● Written task
Of all the lines below, output only those starting at the one with "For every layout element, output its label and" and ending at the one with "Document page, 1500x1125 pixels.", both ends included, exactly as written.

Dataset entries:
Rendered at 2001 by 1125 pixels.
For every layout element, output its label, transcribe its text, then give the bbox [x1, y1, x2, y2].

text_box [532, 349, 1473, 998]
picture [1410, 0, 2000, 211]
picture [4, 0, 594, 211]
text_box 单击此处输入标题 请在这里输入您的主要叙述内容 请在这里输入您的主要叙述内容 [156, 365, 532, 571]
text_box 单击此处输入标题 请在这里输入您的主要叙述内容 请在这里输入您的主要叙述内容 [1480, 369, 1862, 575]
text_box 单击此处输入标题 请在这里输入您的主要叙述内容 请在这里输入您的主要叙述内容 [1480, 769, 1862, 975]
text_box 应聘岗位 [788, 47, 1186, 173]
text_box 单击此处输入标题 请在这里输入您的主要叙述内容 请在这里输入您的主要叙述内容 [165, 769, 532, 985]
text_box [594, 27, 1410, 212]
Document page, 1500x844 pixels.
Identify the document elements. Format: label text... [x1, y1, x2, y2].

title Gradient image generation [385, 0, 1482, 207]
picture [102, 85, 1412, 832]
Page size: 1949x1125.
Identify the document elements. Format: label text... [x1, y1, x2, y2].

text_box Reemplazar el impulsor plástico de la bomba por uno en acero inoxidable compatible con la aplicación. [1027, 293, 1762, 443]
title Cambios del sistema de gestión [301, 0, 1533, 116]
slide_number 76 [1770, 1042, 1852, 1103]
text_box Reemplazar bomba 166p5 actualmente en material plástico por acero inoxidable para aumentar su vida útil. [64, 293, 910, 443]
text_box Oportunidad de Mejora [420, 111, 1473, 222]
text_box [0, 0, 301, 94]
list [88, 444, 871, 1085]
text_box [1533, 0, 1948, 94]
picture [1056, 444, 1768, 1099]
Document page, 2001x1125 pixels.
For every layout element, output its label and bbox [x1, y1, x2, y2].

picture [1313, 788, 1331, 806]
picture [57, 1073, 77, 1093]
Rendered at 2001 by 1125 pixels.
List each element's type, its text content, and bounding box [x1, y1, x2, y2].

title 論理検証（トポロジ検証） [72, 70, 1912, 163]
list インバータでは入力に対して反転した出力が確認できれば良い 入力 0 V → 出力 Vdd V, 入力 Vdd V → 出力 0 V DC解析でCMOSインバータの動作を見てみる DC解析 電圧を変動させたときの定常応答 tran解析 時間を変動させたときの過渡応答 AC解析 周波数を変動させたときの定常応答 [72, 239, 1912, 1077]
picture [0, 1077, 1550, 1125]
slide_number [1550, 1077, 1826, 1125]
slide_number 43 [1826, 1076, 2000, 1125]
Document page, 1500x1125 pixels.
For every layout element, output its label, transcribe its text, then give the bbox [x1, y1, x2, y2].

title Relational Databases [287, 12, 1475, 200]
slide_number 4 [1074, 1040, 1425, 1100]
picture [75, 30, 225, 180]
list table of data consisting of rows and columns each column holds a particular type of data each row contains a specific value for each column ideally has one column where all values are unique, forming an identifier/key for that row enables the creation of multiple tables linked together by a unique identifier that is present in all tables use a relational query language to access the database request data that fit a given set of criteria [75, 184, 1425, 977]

● Exercise result
For every layout element, output its label and bbox [x1, y1, x2, y2].

picture [1313, 788, 1331, 806]
picture [57, 1073, 77, 1093]
Rendered at 2001 by 1125 pixels.
List each element's type, its text content, and bounding box [x1, y1, x2, y2].

title 論理検証（トポロジ検証） [72, 70, 1912, 163]
list インバータでは入力に対して反転した出力が確認できれば良い 入力 0 V → 出力 Vdd V, 入力 Vdd V → 出力 0 V DC解析でCMOSインバータの動作を見てみる DC解析 電圧を変動させたときの定常応答 tran解析 時間を変動させたときの過渡応答 AC解析 周波数を変動させたときの定常応答 [72, 239, 1912, 1077]
picture [0, 1077, 1550, 1125]
slide_number [1550, 1077, 1826, 1125]
slide_number 43 [1826, 1076, 2000, 1125]
Document page, 1500x1125 pixels.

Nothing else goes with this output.